After various speeches, indigenous singers sent off the crowd with a traditional music number. The march lasted about an hour and a half. It ended with protesters forming a wide circle around Indigenous performers at Place des Arts. At the artists’ insistence, people joined hands and danced to the sound of traditional native songs.
A smaller group continued marching under much closer police supervision. Protesters mockingly imitated the heavy rhythmic steps often used by riot police as an intimidation tactic and chanted jeering slogans about Bylaw P6 being declared unconstitutional, but the protest remained peaceful. The police stayed as an escort and no major intervention was reported.
Safia Nolin, Queen Ka and other artists on stage
Meanwhile, organizers and many protesters converged on Club Soda for a post-protest show. The event was organized by a group of women from different backgrounds.
Among them were reporter Sue Montgomery, known for starting the trending hashtag #beenrapedneverreported on Twitter, and Tanya Saint-Jean, co-founder of the Montreal collective Je Suis Indestructible, as well as militant authors Natasha Kanapé Fontaine and Léa Clermont-Dion. After their speeches, the crowd was treated to a high quality music show.
First came the Buffalo Hat Singers, a contemporary Powwow band that provided a nice continuity with the protest’s ambiance. Then followed widely popular female artists Safia Nolin and the Sisters Boulay. They each provided a solid performance of their own before uniting for a song.
Sabrina Halde (Groenland) and Laurence Nerbonne were also featured. Slammer Queen Ka notably delivered a brilliant poem about rape culture that she said she wrote the same morning.
A few artists hinted that they’d had minimal preparation and openly admitted to being nervous, but it didn’t hurt the show. What was missing in sophistication was more than compensated for in authenticity.
Stéphanie Boulay’s spoken text about her personal experience with rape culture and Safia Nolin’s spontaneous anecdote about a driving teacher with wandering hands contributed to a general feeling of intimacy with the public.
The night ended with an open mic. Anyone who wanted to was invited on stage to share experiences, poems and anything they wanted about rape culture.
“The fight will be intersectional or it will not be”
That’s what the humorous duo Les Brutes said when they introduced the open-mic segment of the show. It was a prevalent theme of the event.
Intersectionality is an academic concept according to which the fight against one type of oppression must intersect with fights against other types of oppression. The failure to integrate this concept in past feminist movements has lead them to focus on the rights of cis, abled, white women.

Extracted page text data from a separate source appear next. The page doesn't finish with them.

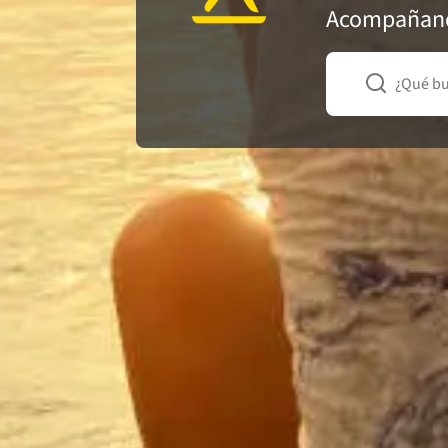
Acompañando
¿Qué b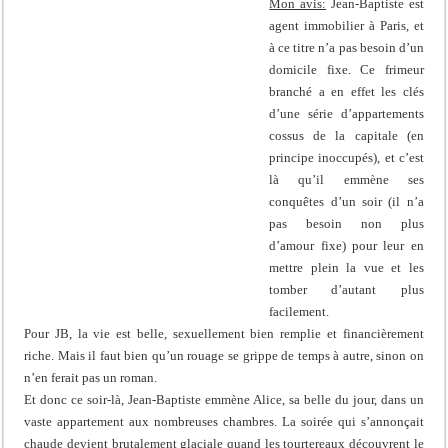
Mon avis:
Jean-Baptiste est
agent immobilier à Paris, et
à ce titre n’a pas besoin d’un
domicile fixe. Ce frimeur
branché a en effet les clés
d’une série d’appartements
cossus de la capitale (en
principe inoccupés), et c’est
là qu’il emmène ses
conquêtes d’un soir (il n’a
pas besoin non plus
d’amour fixe) pour leur en
mettre plein la vue et les
tomber d’autant plus
facilement.
Pour JB, la vie est belle, sexuellement bien remplie et financièrement
riche. Mais il faut bien qu’un rouage se grippe de temps à autre, sinon on
n’en ferait pas un roman.
Et donc ce soir-là, Jean-Baptiste emmène Alice, sa belle du jour, dans un
vaste appartement aux nombreuses chambres. La soirée qui s’annonçait
chaude devient brutalement glaciale quand les tourtereaux découvrent le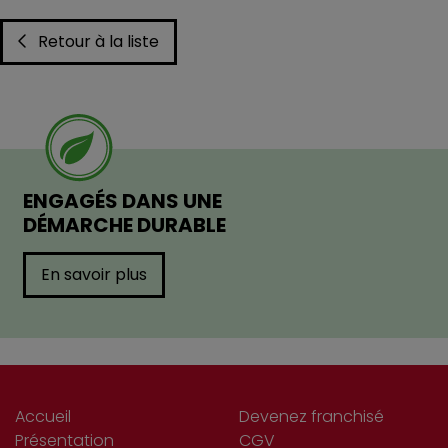
Retour à la liste
ENGAGÉS DANS UNE
DÉMARCHE DURABLE
En savoir plus
Accueil
Devenez franchisé
Présentation
CGV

The organizers of Thursday’s event did their best to address the compounded vulnerability of disabled women, trans women and women of colour. A special effort was made for the event to be as inclusive as possible.

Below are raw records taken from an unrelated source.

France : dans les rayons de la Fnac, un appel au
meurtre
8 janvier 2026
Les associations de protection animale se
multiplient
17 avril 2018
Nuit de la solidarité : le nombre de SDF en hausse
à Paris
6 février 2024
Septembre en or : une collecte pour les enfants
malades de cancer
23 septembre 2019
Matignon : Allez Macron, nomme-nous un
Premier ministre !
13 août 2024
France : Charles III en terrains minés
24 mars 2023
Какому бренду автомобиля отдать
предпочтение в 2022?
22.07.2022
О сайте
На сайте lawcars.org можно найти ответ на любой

Both the protest and the show were held in wheelchair accessible places and a sign language interpreter was present at all times. One even masterfully translated the entire performances in Club Soda. Organizers also acknowledged Indigenous issues on several occasions, starting by recognizing they were standing on unsurrendered Mohawk grounds.
That effort was greatly appreciated by two young indigenous women who spoke to FTB after the show.
“I had the impression that there was decent representation, with native presence and Natasha Kanapé Fontaine, who is an excellent spokesperson, especially for indigenous people,” said the first.
Her friend underlined however, the importance of also having events with native women as a soul focus.
According to Statistics Canada, one out of three women has been assaulted at least once since turning 16. 40% of women with physical handicaps will be assaulted at least once in their life. 75% of indigenous girls will be sexually assaulted before they turn 18. A 2014 government report estimated that only 5% of all sexual assaults are reported to the police.